6102 Sayılı TTKnın 54. Maddesi ile, haksız rekabete ilişkin bu kısım hükümlerinin amacı, bütün katılanların menfaatine, dürüst ve bozulmamış rekabetin sağlanmasıdır. Rakipler arasında veya tedarik edenlerle müşteriler arasındaki ilişkileri etkileyen aldatıcı veya dürüstlük kuralına diğer şekillerdeki aykırı davranışlar ile ticari uygulamalar haksız ve hukuka aykırıdır. 55. Maddesinin 4. fıkrasında ise, iyi niyetle bağdaşmayan, haksız rekabete ilişkin eylemlere örnek olarak, başkasının malları, iş ürünleri, faaliyetleri veya işleri ile karıştırılmaya yol açan önlemler almak gösterilmiş ve haksız rekabet halleri hüküm altına alınmıştır.
Taraf vekillerince deliller sunulduktan ve resen celbi gereken deliller de toplandıktan sonra dosyada bilirkişi incelemesi yaptırılmasına karar verilmiş olup, dosyanın tevdi olunduğu bilirkişi hazırlamış olduğu 29/07/2019 havale tarihli raporda sonuç olarak, davalının tespit edilen kullanımlarının salt ticaret unvanı olarak kullanmanın ötesine geçtiği, işaretin ticaret unvanında kullanılmasının mal veya hizmetleri ayırt etme amacına yönelik olduğu ve davalının markasal kullanımlarının davacının Türk Patent nezdinde tescilli ve “……” hakim unsurlu markalarına tecavüz ve iltibas teşkil eder nitelikte olduğu, 6769 sayılı SMK’nın 7/3 ve 6102 sayılı TTK’nın 52. Maddesi uyarınca, davalının ticaret unvanında bulunan “……” ibaresinin iptaline ve sicilden terkinine ilişkin şartların oluştuğu belirtilmiştir.

===

## Görev tanımı
Haksız rekabete ilişkin metinden "6102 Sayılı TTKnın" ile başlayıp "hüküm altına alınmıştır." ile biten kısmı aynen aktarın.

## Saklanan öğeler
===

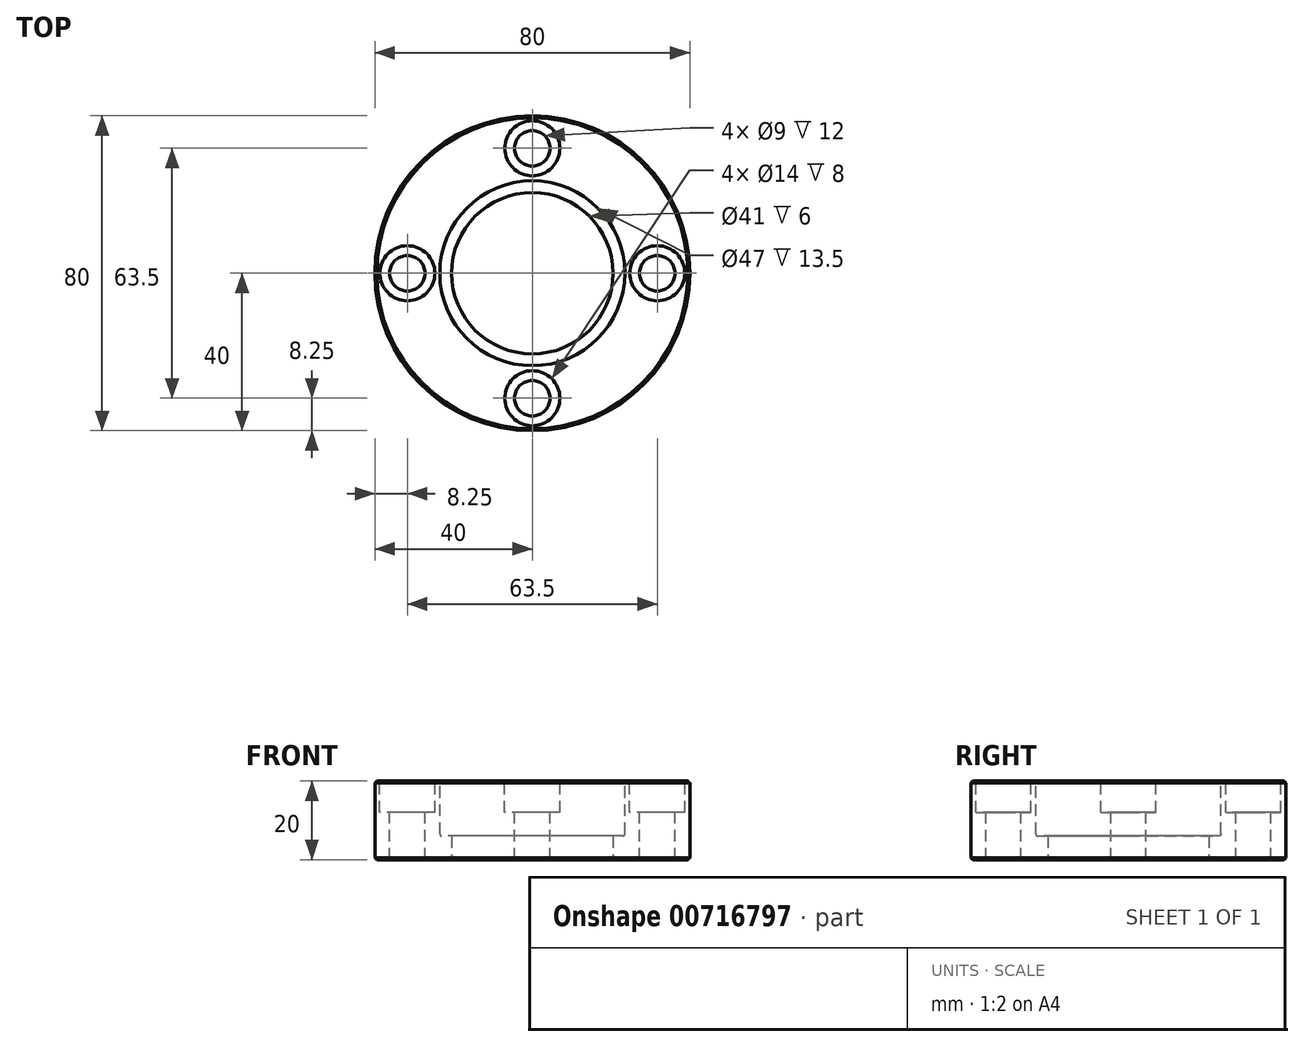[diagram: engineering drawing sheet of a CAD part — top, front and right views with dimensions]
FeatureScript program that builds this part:
annotation { "Feature Type Name" : "Feature", "Feature Type Description" : "" }
export const myFeature = defineFeature(function(context is Context, id is Id, definition is map)
    precondition{}
    {
        {
            var Q0;
            Q0=qCreatedBy(makeId("Top.planeOp"),FACE);
            var sketch = newSketch(context, id + "F0", { "sketchPlane" : qUnion([Q0])});
            skCircle(sketch, "E0", {"center": v(0, 0) * mm, "radius": 40 * mm});
            skCircle(sketch, "E1", {"center": v(0, 0) * mm, "radius": 20.5 * mm});
            skSolve(sketch);
        }
        {
            var Q0;
            Q0 = qSketchRegion(id + "F0", true);
            extrude(context, id + "F1", {"entities" : qUnion([Q0]), "endBound" : BoundingType.SYMMETRIC, "depth" : 20 * mm, "offsetDistance" : 25 * mm});
        }
        {
            var Q0;
            Q0=makeQuery(id+"F1.opExtrude","CAP_FACE",FACE,{"disambiguationData":[OSD([sQuery(id+"F0.wireOp",EDGE,"E0"),sQuery(id+"F0.wireOp",EDGE,"E1")])],"isStart":false});
            var sketch = newSketch(context, id + "F2", { "sketchPlane" : qUnion([Q0])});
            skCircle(sketch, "E2", {"center": v(0, 0) * mm, "radius": 23.5 * mm});
            skSolve(sketch);
        }
        {
            var Q0;
            Q0 = qSketchRegion(id + "F2", true);
            extrude(context, id + "F3", {"entities" : qUnion([Q0]), "operationType" : NewBodyOperationType.REMOVE, "oppositeDirection" : true, "depth" : 14 * mm, "offsetDistance" : 25 * mm});
        }
        {
            var Q0;
            Q0=makeQuery(id+"F3.boolean.opBoolean","COPY",EDGE,{"derivedFrom":makeQuery(id+"F3.opExtrude","CAP_EDGE",EDGE,{"disambiguationData":[OSD([sQuery(id+"F2.wireOp",EDGE,"E2")])],"isStart":false})});
            fillet(context, id + "F4", {"entities" : qUnion([Q0]), "radius" : 0.5 * mm, "tangentPropagation" : true, "allowEdgeOverflow" : false});
        }
        {
            var Q0;
            Q0=makeQuery(id+"F3.boolean.opBoolean","COPY",EDGE,{"derivedFrom":makeQuery(id+"F3.opExtrude","CAP_EDGE",EDGE,{"disambiguationData":[OSD([sQuery(id+"F2.wireOp",EDGE,"E2")])],"isStart":true})});
            var Q1;
            Q1=makeQuery(id+"F1.opExtrude","CAP_EDGE",EDGE,{"disambiguationData":[OSD([sQuery(id+"F0.wireOp",EDGE,"E0")])],"isStart":false});
            var Q2;
            Q2=makeQuery(id+"F1.opExtrude","CAP_EDGE",EDGE,{"disambiguationData":[OSD([sQuery(id+"F0.wireOp",EDGE,"E0")])],"isStart":true});
            chamfer(context, id + "F5", {"entities" : qUnion([Q0, Q1, Q2]), "width" : 0.5 * mm, "tangentPropagation" : true});
        }
        {
            var Q0;
            Q0=makeQuery(id+"F1.opExtrude","CAP_FACE",FACE,{"disambiguationData":[OSD([sQuery(id+"F0.wireOp",EDGE,"E0"),sQuery(id+"F0.wireOp",EDGE,"E1")])],"isStart":false});
            var sketch = newSketch(context, id + "F6", { "sketchPlane" : qUnion([Q0])});
            skPoint(sketch, "E3", {"position": v(-31.75, 0) * mm});
            skPoint(sketch, "E4", {"position": v(31.75, 0) * mm});
            skPoint(sketch, "E5", {"position": v(0, 31.75) * mm});
            skPoint(sketch, "E6", {"position": v(0, -31.75) * mm});
            skPoint(sketch, "E7", {"position": v(0, 0) * mm});
            skLineSegment(sketch, "E8", {"start": v(-31.75, 0) * mm, "end": v(31.75, 0) * mm});
            skLineSegment(sketch, "E9", {"start": v(0, 31.75) * mm, "end": v(0, -31.75) * mm});
            skSolve(sketch);
        }
        {
            var Q0;
            Q0=sQuery(id+"F6.wireOp",VERTEX,"E5");
            var Q1;
            Q1=sQuery(id+"F6.wireOp",VERTEX,"E6");
            var Q2;
            Q2=sQuery(id+"F6.wireOp",VERTEX,"E4");
            var Q3;
            Q3=sQuery(id+"F6.wireOp",VERTEX,"E3");
            var Q4;
            Q4=makeQuery(id+"F1.opExtrude","SWEPT_BODY",BODY,{"disambiguationData":[OSD([sQuery(id+"F0.wireOp",EDGE,"E0"),sQuery(id+"F0.wireOp",EDGE,"E1")])]});
            hole(context, id + "F7", {"style" : HoleStyle.C_BORE, "endStyle" : HoleEndStyle.THROUGH, "holeDiameter" : 9 * mm, "cBoreDiameter" : 14 * mm, "cBoreDepth" : 8 * mm, "majorDiameter" : 8 * mm, "isTappedThrough" : true, "tappedDepth" : 12 * mm, "tapClearance" : 3, "startFromSketch" : true, "locations" : qUnion([Q0, Q1, Q2, Q3]), "scope" : qUnion([Q4])});
        }
    });
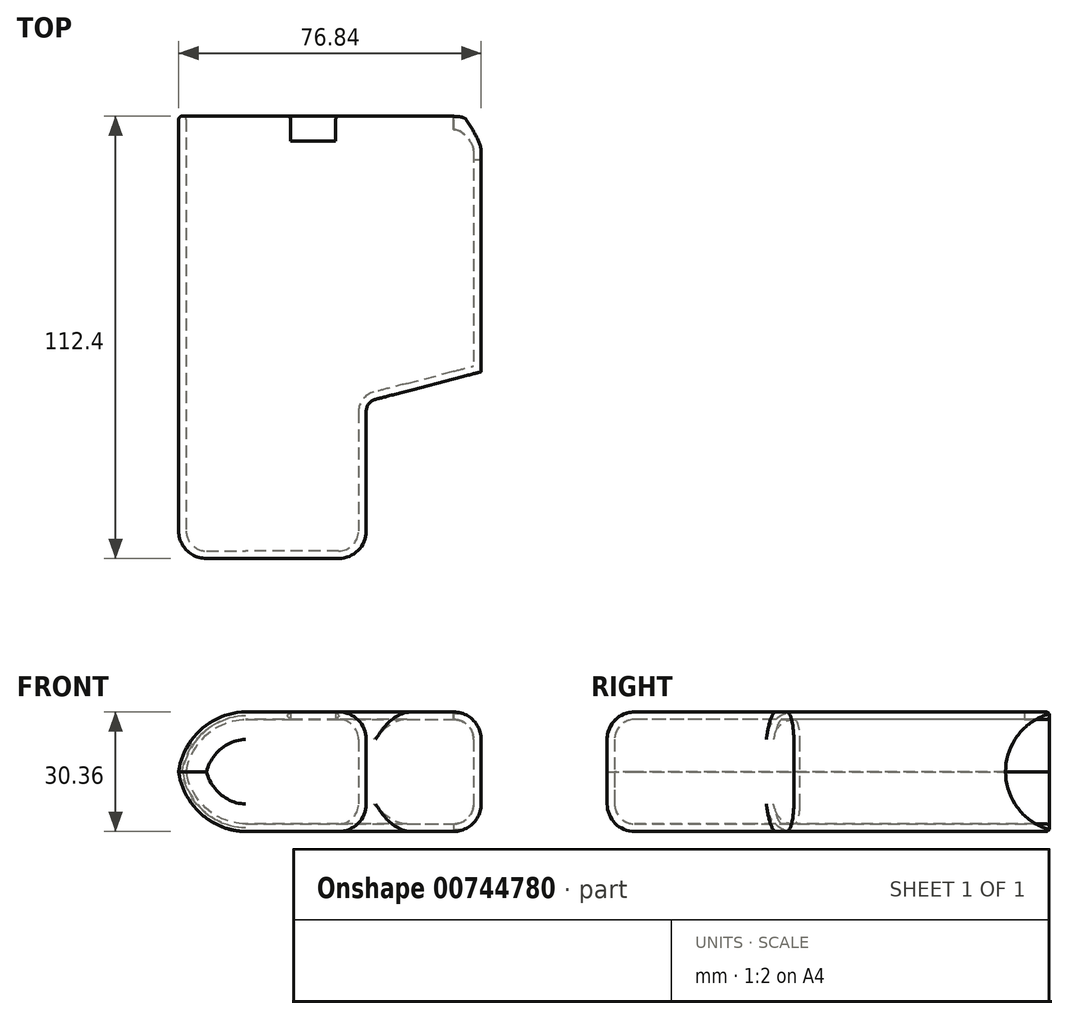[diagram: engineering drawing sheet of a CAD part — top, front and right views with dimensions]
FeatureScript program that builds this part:
annotation { "Feature Type Name" : "Feature", "Feature Type Description" : "" }
export const myFeature = defineFeature(function(context is Context, id is Id, definition is map)
    precondition{}
    {
        {
            var Q0;
            Q0=qCreatedBy(makeId("Top.planeOp"),FACE);
            var sketch = newSketch(context, id + "F0", { "sketchPlane" : qUnion([Q0])});
            skLineSegment(sketch, "E0", {"start": v(-37.72, -82.37) * mm, "end": v(-37.72, 28.12) * mm});
            skLineSegment(sketch, "E1", {"start": v(35.43, 28.12) * mm, "end": v(35.43, -35.38) * mm});
            skLineSegment(sketch, "E2", {"start": v(6.22, -43) * mm, "end": v(6.22, -82.37) * mm});
            skLineSegment(sketch, "E3", {"start": v(6.22, -82.37) * mm, "end": v(-37.72, -82.37) * mm});
            skLineSegment(sketch, "E4", {"start": v(-37.72, 28.12) * mm, "end": v(35.43, 28.12) * mm});
            skLineSegment(sketch, "E5", {"start": v(6.22, -43) * mm, "end": v(35.43, -35.38) * mm});
            skSolve(sketch);
        }
        {
            var Q0;
            Q0=makeQuery(id+"F0.imprint","IMPRINT",FACE,{"disambiguationData":[TD([[makeQuery(id+"F0.imprint","IMPRINT",EDGE,{"derivedFrom":sQuery(id+"F0.wireOp",EDGE,"E0")}),-1.0]])]});
            extrude(context, id + "F1", {"entities" : qUnion([Q0]), "endBound" : BoundingType.SYMMETRIC, "depth" : 26.54 * mm, "offsetDistance" : 25.4 * mm});
        }
        {
            var Q0;
            Q0=makeQuery(id+"F1.opExtrude","CAP_EDGE",EDGE,{"disambiguationData":[OSD([sQuery(id+"F0.wireOp",EDGE,"E0")])],"isStart":false});
            var Q1;
            Q1=makeQuery(id+"F1.opExtrude","CAP_EDGE",EDGE,{"disambiguationData":[OSD([sQuery(id+"F0.wireOp",EDGE,"E0")])],"isStart":true});
            fillet(context, id + "F2", {"entities" : qUnion([Q0, Q1]), "radius" : 15.24 * mm, "tangentPropagation" : true, "rho" : .4, "crossSection" : FilletCrossSection.CONIC, "allowEdgeOverflow" : false});
        }
        {
            var Q0;
            Q0=makeQuery(id+"F1.opExtrude","SWEPT_FACE",FACE,{"disambiguationData":[OSD([sQuery(id+"F0.wireOp",EDGE,"E3")])]});
            var Q1;
            Q1=makeQuery(id+"F1.opExtrude","SWEPT_FACE",FACE,{"disambiguationData":[OSD([sQuery(id+"F0.wireOp",EDGE,"E2")])]});
            var Q2;
            Q2=makeQuery(id+"F1.opExtrude","CAP_EDGE",EDGE,{"disambiguationData":[OSD([sQuery(id+"F0.wireOp",EDGE,"E1")])],"isStart":true});
            var Q3;
            Q3=makeQuery(id+"F1.opExtrude","CAP_EDGE",EDGE,{"disambiguationData":[OSD([sQuery(id+"F0.wireOp",EDGE,"E1")])],"isStart":false});
            fillet(context, id + "F3", {"entities" : qUnion([Q0, Q1, Q2, Q3]), "radius" : 5.08 * mm, "tangentPropagation" : true, "allowEdgeOverflow" : false});
        }
        {
            var Q0;
            Q0=makeQuery(id+"F1.opExtrude","SWEPT_FACE",FACE,{"disambiguationData":[OSD([sQuery(id+"F0.wireOp",EDGE,"E4")])]});
            shell(context, id + "F4", {"entities" : qUnion([Q0]), "thickness" : 1.9 * mm, "oppositeDirection" : true});
        }
        {
            var Q0;
            Q0=qCreatedBy(makeId("Top.planeOp"),FACE);
            var sketch = newSketch(context, id + "F5", { "sketchPlane" : qUnion([Q0])});
            skPoint(sketch, "E6.visualSharp", {"position": v(3.48, 27.22) * mm});
            skLineSegment(sketch, "E7", {"start": v(0.38, -82.37) * mm, "end": v(0.38, 21.77) * mm, "construction": true});
            skLineSegment(sketch, "E8", {"start": v(0.38, 21.77) * mm, "end": v(-37.72, 21.77) * mm, "construction": true});
            skLineSegment(sketch, "E9.bottom", {"start": v(0.38, 37.51) * mm, "end": v(-11.05, 37.51) * mm});
            skLineSegment(sketch, "E9.top", {"start": v(0.38, 21.77) * mm, "end": v(-11.05, 21.77) * mm});
            skLineSegment(sketch, "E9.left", {"start": v(0.38, 37.51) * mm, "end": v(0.38, 21.77) * mm});
            skLineSegment(sketch, "E9.right", {"start": v(-11.05, 37.51) * mm, "end": v(-11.05, 21.77) * mm});
            skSolve(sketch);
        }
        {
            var Q0;
            Q0=qSketchRegion(id+"F5",true);
            extrude(context, id + "F6", {"entities" : qUnion([Q0]), "operationType" : NewBodyOperationType.REMOVE, "depth" : 25.4 * mm, "offsetDistance" : 25.4 * mm});
        }
        {
            var Q0;
            {var subQ5=sQuery(id+"F0.wireOp",EDGE,"E4");var subQ13=makeQuery(id+"F1.opExtrude","SWEPT_FACE",FACE,{"disambiguationData":[OSD([subQ5])]});Q0=makeQuery(id+"F6.boolean.opBoolean","SPLIT",FACE,{"disambiguationData":[TD([makeQuery(id+"F6.opExtrude","SWEPT_FACE",FACE,{"disambiguationData":[OSD([sQuery(id+"F5.wireOp",EDGE,"E9.right")])]})])],"derivedFrom":subQ13});}
            var Q1;
            {var subQ0=sQuery(id+"F0.wireOp",EDGE,"E4");var subQ10=makeQuery(id+"F1.opExtrude","SWEPT_FACE",FACE,{"disambiguationData":[OSD([subQ0])]});Q1=makeQuery(id+"F6.boolean.opBoolean","SPLIT",FACE,{"disambiguationData":[TD([makeQuery(id+"F6.opExtrude","SWEPT_FACE",FACE,{"disambiguationData":[OSD([sQuery(id+"F5.wireOp",EDGE,"E9.left")])]})])],"derivedFrom":subQ10});}
            fillet(context, id + "F7", {"entities" : qUnion([Q0, Q1]), "radius" : 0.89 * mm, "tangentPropagation" : true, "allowEdgeOverflow" : false});
        }
        {
            var Q0;
            Q0=qCreatedBy(makeId("Front.planeOp"),FACE);
            var sketch = newSketch(context, id + "F8", { "sketchPlane" : qUnion([Q0])});
            skLineSegment(sketch, "E10.bottom", {"start": v(-43.08, -19.25) * mm, "end": v(42.92, -19.25) * mm});
            skLineSegment(sketch, "E10.top", {"start": v(-43.08, 0) * mm, "end": v(42.92, 0) * mm});
            skLineSegment(sketch, "E10.left", {"start": v(-43.08, -19.25) * mm, "end": v(-43.08, 0) * mm});
            skLineSegment(sketch, "E10.right", {"start": v(42.92, -19.25) * mm, "end": v(42.92, 0) * mm});
            skSolve(sketch);
        }
        {
            var Q0;
            Q0=qCreatedBy(makeId("Right.planeOp"),FACE);
            var sketch = newSketch(context, id + "F9", { "sketchPlane" : qUnion([Q0])});
            skCircle(sketch, "E11", {"center": v(32.18, 0) * mm, "radius": 15.24 * mm});
            skSolve(sketch);
        }
        {
            var Q0;
            Q0=makeQuery(id+"F9.imprint","IMPRINT",FACE,{"disambiguationData":[TD([[makeQuery(id+"F9.imprint","IMPRINT",EDGE,{"derivedFrom":sQuery(id+"F9.wireOp",EDGE,"E11")}),1.0]])]});
            extrude(context, id + "F10", {"entities" : qUnion([Q0]), "operationType" : NewBodyOperationType.REMOVE, "depth" : 50.8 * mm, "offsetDistance" : 25.4 * mm, "hasSecondDirection" : true, "secondDirectionOppositeDirection" : false, "secondDirectionDepth" : 30.35 * mm});
        }
    });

===

## Görevin çözümü
6102 Sayılı TTKnın 54. Maddesi ile, haksız rekabete ilişkin bu kısım hükümlerinin amacı, bütün katılanların menfaatine, dürüst ve bozulmamış rekabetin sağlanmasıdır. Rakipler arasında veya tedarik edenlerle müşteriler arasındaki ilişkileri etkileyen aldatıcı veya dürüstlük kuralına diğer şekillerdeki aykırı davranışlar ile ticari uygulamalar haksız ve hukuka aykırıdır. 55. Maddesinin 4. fıkrasında ise, iyi niyetle bağdaşmayan, haksız rekabete ilişkin eylemlere örnek olarak, başkasının malları, iş ürünleri, faaliyetleri veya işleri ile karıştırılmaya yol açan önlemler almak gösterilmiş ve haksız rekabet halleri hüküm altına alınmıştır.